- What is required: Rewrite the lines of all the items below as a Markdown table with two columns, Row and Line. Number the rows, skip blank lines, and leave the pictures out.

* * *

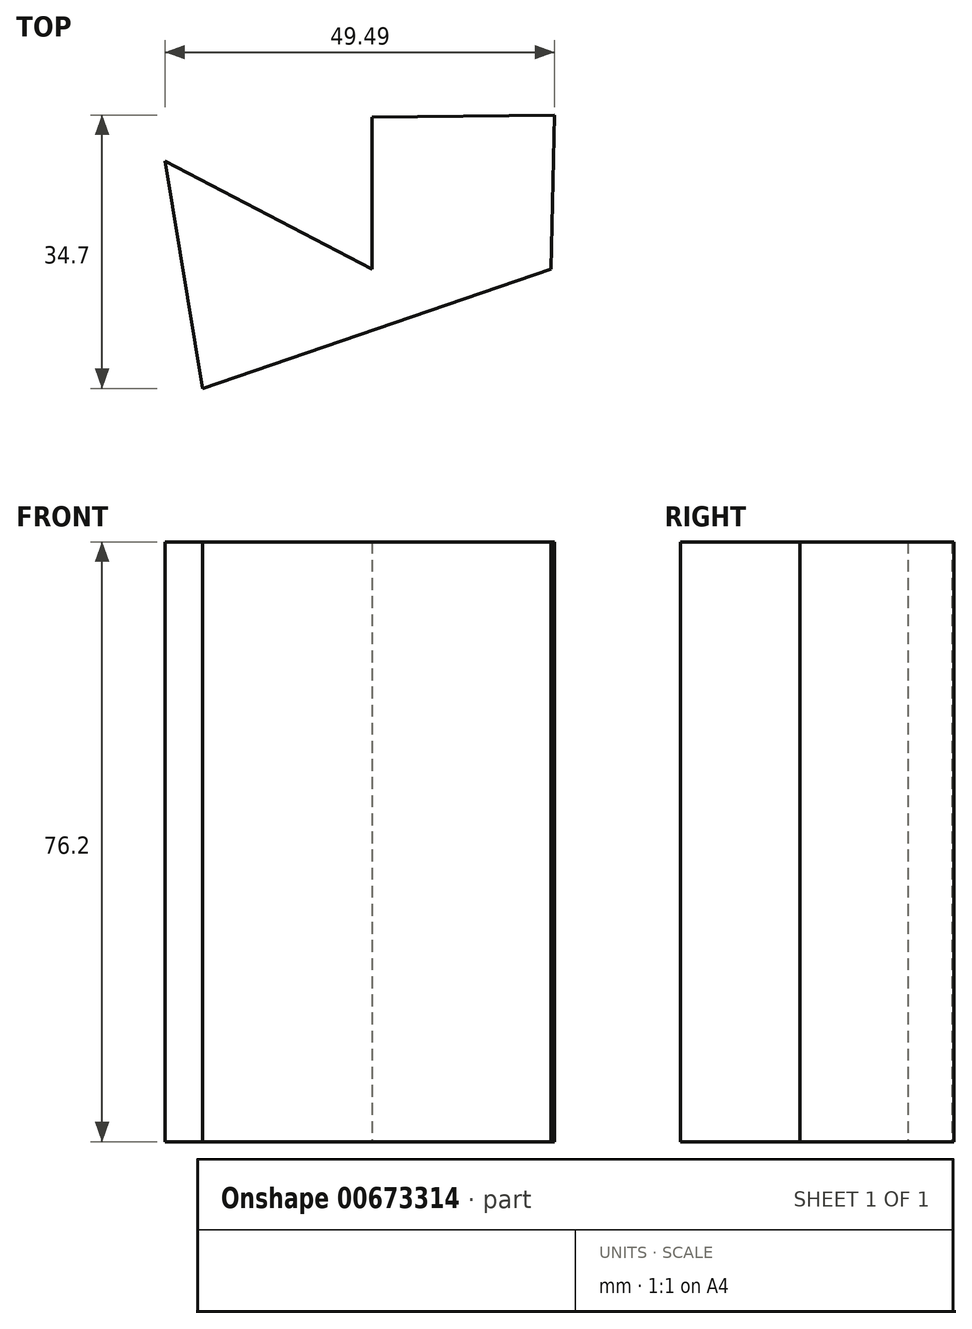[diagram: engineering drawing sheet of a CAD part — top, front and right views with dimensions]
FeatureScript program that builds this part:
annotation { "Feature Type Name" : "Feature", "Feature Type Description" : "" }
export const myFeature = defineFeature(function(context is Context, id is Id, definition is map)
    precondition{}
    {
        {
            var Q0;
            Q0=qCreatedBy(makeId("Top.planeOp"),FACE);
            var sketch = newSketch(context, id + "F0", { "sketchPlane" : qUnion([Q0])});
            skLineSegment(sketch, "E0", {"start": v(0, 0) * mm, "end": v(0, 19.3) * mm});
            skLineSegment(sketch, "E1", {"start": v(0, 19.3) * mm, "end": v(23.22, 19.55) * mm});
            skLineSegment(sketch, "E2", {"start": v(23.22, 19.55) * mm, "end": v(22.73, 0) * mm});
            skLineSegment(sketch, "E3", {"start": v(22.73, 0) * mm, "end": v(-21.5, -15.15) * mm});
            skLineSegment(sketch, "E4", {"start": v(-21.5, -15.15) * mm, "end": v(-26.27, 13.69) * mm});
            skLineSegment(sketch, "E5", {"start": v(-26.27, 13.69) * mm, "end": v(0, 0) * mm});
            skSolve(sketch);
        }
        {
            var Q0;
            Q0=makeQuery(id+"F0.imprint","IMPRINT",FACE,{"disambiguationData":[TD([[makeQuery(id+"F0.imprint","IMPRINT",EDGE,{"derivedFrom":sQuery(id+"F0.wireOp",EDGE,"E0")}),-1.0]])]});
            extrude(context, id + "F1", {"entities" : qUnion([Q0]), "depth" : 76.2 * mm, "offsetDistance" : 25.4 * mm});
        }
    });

* * *

- Full output:
| Row | Line |
|---|---|
| 1 | [diagram: engineering drawing sheet of a CAD part — top, front and right views with dimensions] |
| 2 | FeatureScript program that builds this part: |
| 3 | annotation { "Feature Type Name" : "Feature", "Feature Type Description" : "" } |
| 4 | export const myFeature = defineFeature(function(context is Context, id is Id, definition is map) |
| 5 |     precondition{} |
| 6 |     { |
| 7 |         { |
| 8 |             var Q0; |
| 9 |             Q0=qCreatedBy(makeId("Top.planeOp"),FACE); |
| 10 |             var sketch = newSketch(context, id + "F0", { "sketchPlane" : qUnion([Q0])}); |
| 11 |             skLineSegment(sketch, "E0", {"start": v(0, 0) * mm, "end": v(0, 19.3) * mm}); |
| 12 |             skLineSegment(sketch, "E1", {"start": v(0, 19.3) * mm, "end": v(23.22, 19.55) * mm}); |
| 13 |             skLineSegment(sketch, "E2", {"start": v(23.22, 19.55) * mm, "end": v(22.73, 0) * mm}); |
| 14 |             skLineSegment(sketch, "E3", {"start": v(22.73, 0) * mm, "end": v(-21.5, -15.15) * mm}); |
| 15 |             skLineSegment(sketch, "E4", {"start": v(-21.5, -15.15) * mm, "end": v(-26.27, 13.69) * mm}); |
| 16 |             skLineSegment(sketch, "E5", {"start": v(-26.27, 13.69) * mm, "end": v(0, 0) * mm}); |
| 17 |             skSolve(sketch); |
| 18 |         } |
| 19 |         { |
| 20 |             var Q0; |
| 21 |             Q0=makeQuery(id+"F0.imprint","IMPRINT",FACE,{"disambiguationData":[TD([[makeQuery(id+"F0.imprint","IMPRINT",EDGE,{"derivedFrom":sQuery(id+"F0.wireOp",EDGE,"E0")}),-1.0]])]}); |
| 22 |             extrude(context, id + "F1", {"entities" : qUnion([Q0]), "depth" : 76.2 * mm, "offsetDistance" : 25.4 * mm}); |
| 23 |         } |
| 24 |     }); |